Bandits from Mali and Sudan are operating in some parts of the North, Governor Abubakar Sani-Bello said on Wednesday.
According to him, the bandits came into the country on motorcycles and are recruited through the social media – especially facebook.
Niger State Governor Abubakar Sani-Bello, who stated this on Wednesday, said he had tabled the matter and other security challenge facing his state before President Muhammadu Buhari.
He spoke to reporters at the State House after meeting with the President.
Niger is one of the states in the North where banditry and kidnapping are rampant.
Sani-Bello added that the other bandits attacking his people are from neigbouring Zamfara and Kaduna states.
The governor added that besides kidnapping and other forms of crimes, which the bandits commit, they are also threatening the nation’s food security by attacking farming, burning farms and killing animals and livestock.
The governor explained that he visited President Buhari to seek federal help against banditry and the repair of deplorable roads in the state.
He said: “The situation is very bad.

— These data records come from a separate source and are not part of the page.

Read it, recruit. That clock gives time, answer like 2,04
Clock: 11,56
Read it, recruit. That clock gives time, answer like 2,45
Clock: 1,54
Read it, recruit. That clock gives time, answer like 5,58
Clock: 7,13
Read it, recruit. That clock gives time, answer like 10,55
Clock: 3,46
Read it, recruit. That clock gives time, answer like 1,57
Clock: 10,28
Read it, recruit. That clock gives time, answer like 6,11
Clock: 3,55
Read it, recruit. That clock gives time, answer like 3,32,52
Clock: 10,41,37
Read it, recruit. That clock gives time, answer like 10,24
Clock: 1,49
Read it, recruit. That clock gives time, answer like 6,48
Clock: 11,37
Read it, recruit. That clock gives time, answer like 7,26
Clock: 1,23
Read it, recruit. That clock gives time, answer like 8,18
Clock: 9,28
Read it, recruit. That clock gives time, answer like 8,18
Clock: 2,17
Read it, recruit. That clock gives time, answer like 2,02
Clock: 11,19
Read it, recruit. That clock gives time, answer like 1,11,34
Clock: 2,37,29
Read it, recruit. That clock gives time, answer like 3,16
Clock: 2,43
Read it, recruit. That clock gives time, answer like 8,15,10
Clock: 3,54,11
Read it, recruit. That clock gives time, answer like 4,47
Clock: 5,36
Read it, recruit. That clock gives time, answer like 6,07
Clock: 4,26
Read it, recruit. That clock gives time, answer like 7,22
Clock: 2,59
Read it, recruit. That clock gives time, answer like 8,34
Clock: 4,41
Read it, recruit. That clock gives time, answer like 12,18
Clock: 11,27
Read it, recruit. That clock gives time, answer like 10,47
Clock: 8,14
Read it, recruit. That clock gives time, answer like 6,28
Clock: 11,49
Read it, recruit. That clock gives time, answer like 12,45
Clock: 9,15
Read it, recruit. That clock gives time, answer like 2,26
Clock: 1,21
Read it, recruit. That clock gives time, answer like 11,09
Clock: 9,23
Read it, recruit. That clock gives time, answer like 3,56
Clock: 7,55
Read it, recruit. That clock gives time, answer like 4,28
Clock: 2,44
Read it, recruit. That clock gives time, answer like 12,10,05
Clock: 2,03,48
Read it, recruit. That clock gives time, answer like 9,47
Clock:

Niger is 73,000 square kilometers. It’s the size of the entire Southsouth and Southeast (put together). So, first of all, we have limited number of security personnel and I think we have to start thinking of increasing the number so that we are able to cover most of the local government within the state.
“Some of our local governments are up to 6,000 to 7,000 square kilometers. For example, the Bobi Grazing Reserve, established by the state government, the CBN and the Federal Government to stop the movement of cattle and avoid herders/farmers conflict, has become a target.
“That is the only location where you can find in one constituency 5,000 to 6,000 herds of cows. So, most of the bandits have started focusing their attention on the Bobi Grazing Reserve. Because we have investors that have started investing in capital, equipment and processing facilities. We do not want to discourage them. So, we applied most of our resources and efforts towards protecting the grazing reserve.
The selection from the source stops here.